Here I go translating shower thoughts into something more human-readable. The topic of finding love.
I’ve been single for 5 and a half years now. Do I miss being in a relationship? Of course I do. Do I enjoy being single? Indeed. I’ve never been the one to wear my heart of my sleeve as I’m always shielding and protecting myself from getting hurt over and over again. This brick wall I’ve built over several years is difficult to knockdown. My stubborn character and cold exterior are also to blame, the reasons why I’m a hard book to read.
Over the last few years, finding love hasn’t really been important to me as I’ve been focusing more on other aspects of my life. It’s taken more of a back seat role and will continue for the foreseeable future. There are many factors that had contributed to this but thought I’d pick out the two biggest contributors.
I’ve had my fair share of dating and relationships, both good and bad. Throughout 2019, I haven’t been on any dates, purely because I was put off by it. It’s become tedious now, thanks to the hookup culture and fuckboys. Hook up culture is now normalised, becoming the typical dating culture today. No, I don’t want unsolicited dick pics, talk dirty or about my personal sex life nor will I send nudes to random strangers. I do miss what I consider now old school dating – getting to know someone first, go on actual dates, checking the vibe etc.
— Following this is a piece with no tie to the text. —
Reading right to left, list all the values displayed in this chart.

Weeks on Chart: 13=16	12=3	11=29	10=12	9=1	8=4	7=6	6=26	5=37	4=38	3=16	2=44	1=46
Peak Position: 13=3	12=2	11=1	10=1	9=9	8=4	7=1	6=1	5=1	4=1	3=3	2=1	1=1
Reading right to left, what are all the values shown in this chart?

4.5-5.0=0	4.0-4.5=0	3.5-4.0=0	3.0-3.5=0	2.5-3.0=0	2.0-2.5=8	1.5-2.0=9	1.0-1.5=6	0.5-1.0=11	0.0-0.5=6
It’s tiring to say the least.
“If you aren’t good at loving yourself, you will have a difficult time loving anyone, since you’ll resent the time and energy you give another person that you aren’t even giving to yourself.”Barbara De Angelis
I’ve always been a firm believer in loving myself first before I’m capable of loving someone else. For many years, putting myself first, above everyone else can be interpreted with a negative connotation, selfish to be exact. Whenever I had done this, guilt took over but needed to break out of this habit, changing the way I see it. The answer was to practice self-love. I need to be kind to myself, the same way I’m kind to others. Prioritising oneself will do good to one’s mental health and can help one become more productive and an even better person.
Self-love is something I’ve been trying to build for over a decade whilst battling a continuous, negative obsession with body image. It is known that you are your own worst critic and I’m highly guilty of this; fixating on every single flaw I have and setting high standards and goals. Beginning of this year, this habit has come to bite me harder on the ass, throwing me way off track. Sadly, worse than before, self-hatred and self-destruction had deepened. In recent months, I took it upon myself to put myself first, to focus on resolving my personal issues, to hopefully be set free once and for all.
Finding myself is more valuable than finding love.
Does this mean I’m ruling out relationships overall? Not really. I’m not the type who actively searches for someone nor am I desperate to be in a relationship. I do not believe in love at first sight, Mr Right, the one and all that jazz one single bit. I’m not sure what I believe in. Is love dead to me? What exactly is love?
I don’t know where I’m going to be in a years time, or the year after, the year after that etc. The future is unpredictable and my decisions regularly change course. For now, I can’t seem to fit love into my life and am glad there’s zero pressure on me. I’m in no hurry. It’s about me, myself and I.